***** 本文ブロック

三分の計虚し

以下開業している大学の同級生とのやりとりである.

2002年4月の診療報酬引き下げの影響で、「患者は増えているのに収入は減った」という状況が続いています。

自らリスクを背負って医療現場で奮闘している君には縁起でもない話ですが,帝国データバンクによれば,実際に診療所の倒産が増加しています.2002年の医療機関の倒産は過去最悪の迫る勢いです.放漫経営の病院が倒産するというのは過去の形で,老舗の診療所が本業不振で倒産するというタイプが増えているとのことです.

「医療保険制度改革に医者が反対するのは自分たちの収入が減るからだ」というのが多いですよね。自己負担が増えて医者にかかれなくなる人が多くなってもかまわないと言うのでしょうか?声をあげない国民自体もおかしいのではないか。

国民の多くは,”医は仁術”だと思いこんでるから,いい医療サービスには金がかかる.命は金で買うもんだということが全然わかっていないんですね.

だから,”昔から優遇税制であくどく儲けていた病院や診療所が今になって潰れても痛くもかゆくもない.良心的にやっている所が選別されるので,むしろ好ましい”と,ノーテンキなままでいられるのです.病院・診療所の倒産は,ゼネコンの倒産よりも同情が少ないし,そもそもメディアのネタにさえもなりません.

大衆に対するプロパガンダの基本中の基本は,大衆の大好きなTV番組にあります.それが水戸黄門であり,プロレスです.大衆には,パンと見世物を与えよと言いますが,この見せ物は,悪者がやっつけられるお話でなくてはいけません.わかりやすい悪役を作って,大衆自身を水戸黄門あるいは力道山と思わせ,正義は我にありと,いい気持ちにさせることが絶対に必要なのです.

医療費問題に関しては,厚労省が無い知恵を絞らずとも,”医は仁術”という”国民”特有の妄想ゆえに,医療機関が自動的に悪代官になってしまう.普段は悪役専門の厚労省が,こと医療費削減に関しては,うまくすれば助さん格さん,下手したってせいぜいシャツを破られる沖識名レフェリー気取りで,大衆からは全く攻撃されない秘密がここにあります.

**********

## [練習のねらい]
医療費を扱った本文に名前が出てくる人物や登場人物（固有の名前）を、重複を除いてすべて挙げてください。

***** 表示中の行

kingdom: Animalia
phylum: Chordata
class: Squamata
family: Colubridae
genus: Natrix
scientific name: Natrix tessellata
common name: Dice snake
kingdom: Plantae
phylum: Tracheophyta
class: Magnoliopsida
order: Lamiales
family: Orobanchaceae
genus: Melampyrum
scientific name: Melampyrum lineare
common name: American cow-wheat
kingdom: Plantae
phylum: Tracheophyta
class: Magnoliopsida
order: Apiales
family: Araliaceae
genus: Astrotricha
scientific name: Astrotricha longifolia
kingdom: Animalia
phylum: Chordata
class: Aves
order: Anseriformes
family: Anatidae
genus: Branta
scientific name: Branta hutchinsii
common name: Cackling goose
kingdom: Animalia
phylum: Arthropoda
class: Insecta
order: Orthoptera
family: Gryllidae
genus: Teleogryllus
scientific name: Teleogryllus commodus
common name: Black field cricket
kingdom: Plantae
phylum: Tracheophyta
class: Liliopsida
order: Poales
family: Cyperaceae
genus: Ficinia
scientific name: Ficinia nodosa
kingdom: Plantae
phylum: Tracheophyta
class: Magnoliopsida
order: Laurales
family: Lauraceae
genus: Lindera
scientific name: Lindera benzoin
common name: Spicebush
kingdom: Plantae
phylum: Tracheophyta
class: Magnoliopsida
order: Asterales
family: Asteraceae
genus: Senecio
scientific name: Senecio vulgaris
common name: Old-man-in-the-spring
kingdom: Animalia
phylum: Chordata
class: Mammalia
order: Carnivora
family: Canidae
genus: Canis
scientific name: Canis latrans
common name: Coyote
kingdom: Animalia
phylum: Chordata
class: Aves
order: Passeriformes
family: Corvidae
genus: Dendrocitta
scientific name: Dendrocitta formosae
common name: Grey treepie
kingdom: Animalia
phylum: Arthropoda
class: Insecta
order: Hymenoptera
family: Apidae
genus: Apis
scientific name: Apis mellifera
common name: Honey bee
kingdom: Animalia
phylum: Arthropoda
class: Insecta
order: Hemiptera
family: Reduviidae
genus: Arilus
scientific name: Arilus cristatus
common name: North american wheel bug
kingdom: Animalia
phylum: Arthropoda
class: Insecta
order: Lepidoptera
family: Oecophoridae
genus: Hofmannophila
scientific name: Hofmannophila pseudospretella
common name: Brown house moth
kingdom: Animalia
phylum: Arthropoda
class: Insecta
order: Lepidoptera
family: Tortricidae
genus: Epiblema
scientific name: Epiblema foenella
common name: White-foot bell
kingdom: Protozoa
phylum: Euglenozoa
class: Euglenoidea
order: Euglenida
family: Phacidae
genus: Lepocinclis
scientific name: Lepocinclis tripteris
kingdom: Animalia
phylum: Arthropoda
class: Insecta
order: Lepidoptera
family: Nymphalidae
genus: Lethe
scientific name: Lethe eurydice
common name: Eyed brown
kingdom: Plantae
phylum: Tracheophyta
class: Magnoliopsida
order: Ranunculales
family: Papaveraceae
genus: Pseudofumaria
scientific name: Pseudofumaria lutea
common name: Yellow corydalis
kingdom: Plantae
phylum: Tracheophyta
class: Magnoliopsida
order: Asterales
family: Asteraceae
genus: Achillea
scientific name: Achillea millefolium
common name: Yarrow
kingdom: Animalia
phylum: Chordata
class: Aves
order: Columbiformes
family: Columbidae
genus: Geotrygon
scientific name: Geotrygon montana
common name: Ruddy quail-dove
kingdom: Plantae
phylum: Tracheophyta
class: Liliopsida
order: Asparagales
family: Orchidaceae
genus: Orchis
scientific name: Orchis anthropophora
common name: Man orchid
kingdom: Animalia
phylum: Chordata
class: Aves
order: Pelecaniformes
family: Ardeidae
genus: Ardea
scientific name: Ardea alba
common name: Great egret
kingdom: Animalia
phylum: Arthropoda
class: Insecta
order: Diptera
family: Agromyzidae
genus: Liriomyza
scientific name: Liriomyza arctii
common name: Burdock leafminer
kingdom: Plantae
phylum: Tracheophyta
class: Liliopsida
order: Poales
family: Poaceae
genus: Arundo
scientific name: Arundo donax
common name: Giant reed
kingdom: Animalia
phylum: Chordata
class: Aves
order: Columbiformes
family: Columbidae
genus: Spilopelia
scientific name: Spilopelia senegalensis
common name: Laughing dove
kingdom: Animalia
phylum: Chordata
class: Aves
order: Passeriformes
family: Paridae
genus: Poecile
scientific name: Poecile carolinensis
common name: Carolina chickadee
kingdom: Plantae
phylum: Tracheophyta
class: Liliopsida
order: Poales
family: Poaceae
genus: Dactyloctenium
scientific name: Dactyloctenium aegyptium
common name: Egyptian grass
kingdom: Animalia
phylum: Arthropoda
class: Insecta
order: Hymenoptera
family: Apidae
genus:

**********

## [作業の結果]
水戸黄門、力道山、助さん、格さん、沖識名